- Given request
Please turn all the lines below into a numbered list, skipping blank lines and leaving the pictures out of your answer.

══ Dataset extract

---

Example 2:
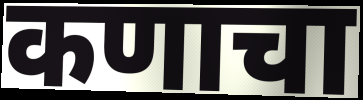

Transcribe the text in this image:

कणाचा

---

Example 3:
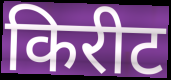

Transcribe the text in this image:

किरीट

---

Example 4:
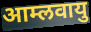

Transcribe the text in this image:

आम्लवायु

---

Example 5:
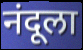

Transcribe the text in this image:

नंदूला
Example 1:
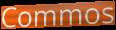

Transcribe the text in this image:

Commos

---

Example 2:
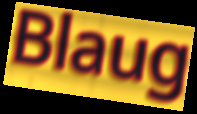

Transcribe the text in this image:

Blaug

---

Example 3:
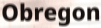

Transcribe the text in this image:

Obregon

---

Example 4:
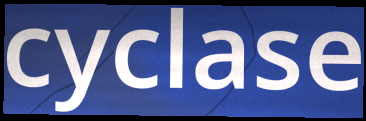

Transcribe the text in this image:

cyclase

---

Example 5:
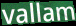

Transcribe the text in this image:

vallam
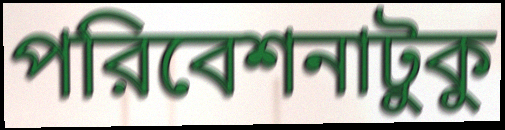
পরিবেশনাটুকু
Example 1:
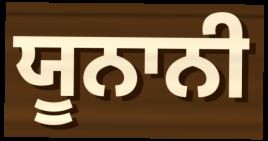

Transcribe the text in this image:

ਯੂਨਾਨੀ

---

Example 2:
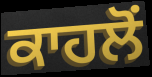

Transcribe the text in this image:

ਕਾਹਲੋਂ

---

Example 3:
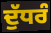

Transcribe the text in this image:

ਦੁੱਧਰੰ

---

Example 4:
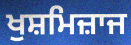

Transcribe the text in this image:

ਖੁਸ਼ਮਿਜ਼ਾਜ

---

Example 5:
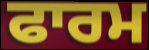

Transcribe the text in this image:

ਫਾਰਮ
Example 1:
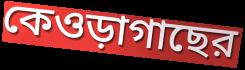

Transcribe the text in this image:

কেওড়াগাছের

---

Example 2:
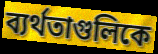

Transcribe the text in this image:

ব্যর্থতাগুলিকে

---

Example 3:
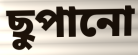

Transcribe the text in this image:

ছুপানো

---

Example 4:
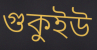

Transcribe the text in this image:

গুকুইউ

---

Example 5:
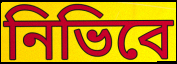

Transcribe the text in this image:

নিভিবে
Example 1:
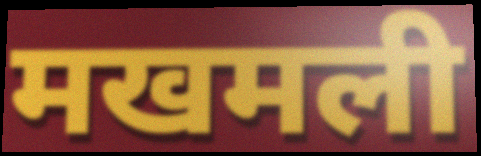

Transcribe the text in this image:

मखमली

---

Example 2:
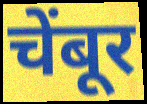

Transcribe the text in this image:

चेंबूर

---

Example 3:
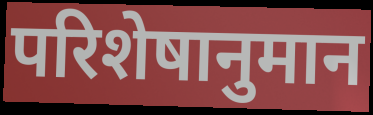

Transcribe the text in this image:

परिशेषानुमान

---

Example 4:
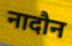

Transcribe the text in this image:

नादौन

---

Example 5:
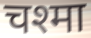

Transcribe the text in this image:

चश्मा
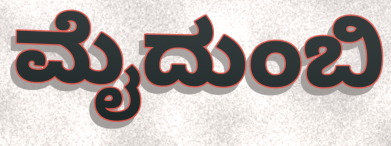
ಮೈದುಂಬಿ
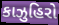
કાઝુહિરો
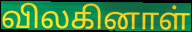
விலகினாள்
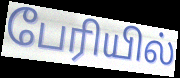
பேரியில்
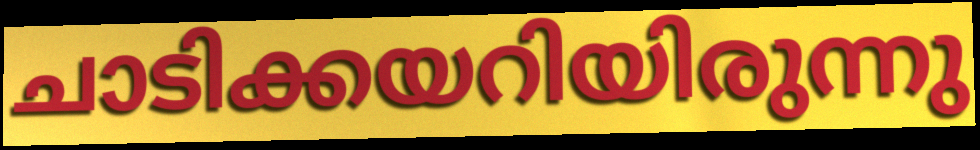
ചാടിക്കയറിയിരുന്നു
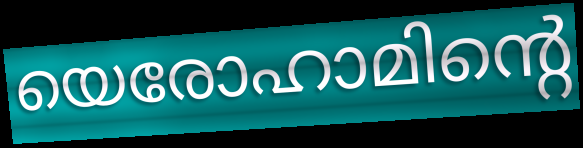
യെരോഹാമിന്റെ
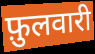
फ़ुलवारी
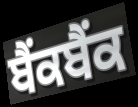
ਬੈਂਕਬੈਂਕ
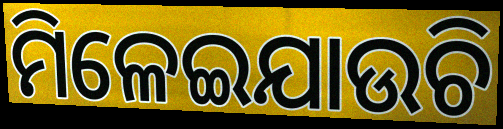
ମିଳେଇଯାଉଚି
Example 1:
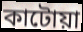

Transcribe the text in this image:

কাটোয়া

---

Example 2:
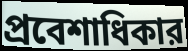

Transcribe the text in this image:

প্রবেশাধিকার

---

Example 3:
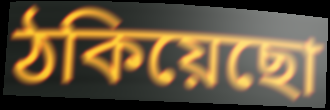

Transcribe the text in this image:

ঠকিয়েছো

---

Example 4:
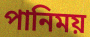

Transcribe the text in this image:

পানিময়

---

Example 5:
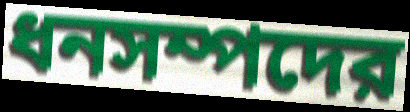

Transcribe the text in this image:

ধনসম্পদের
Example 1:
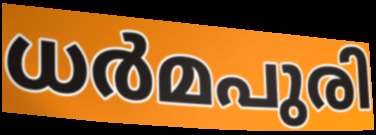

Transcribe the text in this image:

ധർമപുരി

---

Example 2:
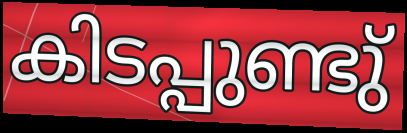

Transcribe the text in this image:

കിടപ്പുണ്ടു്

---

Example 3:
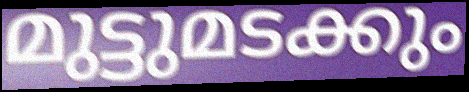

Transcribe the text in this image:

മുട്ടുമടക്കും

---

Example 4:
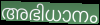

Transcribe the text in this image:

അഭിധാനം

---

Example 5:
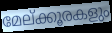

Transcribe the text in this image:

════

- Response
1. ---
2. Example 2:
3. Transcribe the text in this image:
4. कणाचा
5. ---
6. Example 3:
7. Transcribe the text in this image:
8. किरीट
9. ---
10. Example 4:
11. Transcribe the text in this image:
12. आम्लवायु
13. ---
14. Example 5:
15. Transcribe the text in this image:
16. नंदूला
17. Example 1:
18. Transcribe the text in this image:
19. Commos
20. ---
21. Example 2:
22. Transcribe the text in this image:
23. Blaug
24. ---
25. Example 3:
26. Transcribe the text in this image:
27. Obregon
28. ---
29. Example 4:
30. Transcribe the text in this image:
31. cyclase
32. ---
33. Example 5:
34. Transcribe the text in this image:
35. vallam
36. পরিবেশনাটুকু
37. Example 1:
38. Transcribe the text in this image:
39. ਯੂਨਾਨੀ
40. ---
41. Example 2:
42. Transcribe the text in this image:
43. ਕਾਹਲੋਂ
44. ---
45. Example 3:
46. Transcribe the text in this image:
47. ਦੁੱਧਰੰ
48. ---
49. Example 4:
50. Transcribe the text in this image:
51. ਖੁਸ਼ਮਿਜ਼ਾਜ
52. ---
53. Example 5:
54. Transcribe the text in this image:
55. ਫਾਰਮ
56. Example 1:
57. Transcribe the text in this image:
58. কেওড়াগাছের
59. ---
60. Example 2:
61. Transcribe the text in this image:
62. ব্যর্থতাগুলিকে
63. ---
64. Example 3:
65. Transcribe the text in this image:
66. ছুপানো
67. ---
68. Example 4:
69. Transcribe the text in this image:
70. গুকুইউ
71. ---
72. Example 5:
73. Transcribe the text in this image:
74. নিভিবে
75. Example 1:
76. Transcribe the text in this image:
77. मखमली
78. ---
79. Example 2:
80. Transcribe the text in this image:
81. चेंबूर
82. ---
83. Example 3:
84. Transcribe the text in this image:
85. परिशेषानुमान
86. ---
87. Example 4:
88. Transcribe the text in this image:
89. नादौन
90. ---
91. Example 5:
92. Transcribe the text in this image:
93. चश्मा
94. ಮೈದುಂಬಿ
95. કાઝુહિરો
96. விலகினாள்
97. பேரியில்
98. ചാടിക്കയറിയിരുന്നു
99. യെരോഹാമിന്റെ
100. फ़ुलवारी
101. ਬੈਂਕਬੈਂਕ
102. ମିଳେଇଯାଉଚି
103. Example 1:
104. Transcribe the text in this image:
105. কাটোয়া
106. ---
107. Example 2:
108. Transcribe the text in this image:
109. প্রবেশাধিকার
110. ---
111. Example 3:
112. Transcribe the text in this image:
113. ঠকিয়েছো
114. ---
115. Example 4:
116. Transcribe the text in this image:
117. পানিময়
118. ---
119. Example 5:
120. Transcribe the text in this image:
121. ধনসম্পদের
122. Example 1:
123. Transcribe the text in this image:
124. ധർമപുരി
125. ---
126. Example 2:
127. Transcribe the text in this image:
128. കിടപ്പുണ്ടു്
129. ---
130. Example 3:
131. Transcribe the text in this image:
132. മുട്ടുമടക്കും
133. ---
134. Example 4:
135. Transcribe the text in this image:
136. അഭിധാനം
137. ---
138. Example 5:
139. Transcribe the text in this image:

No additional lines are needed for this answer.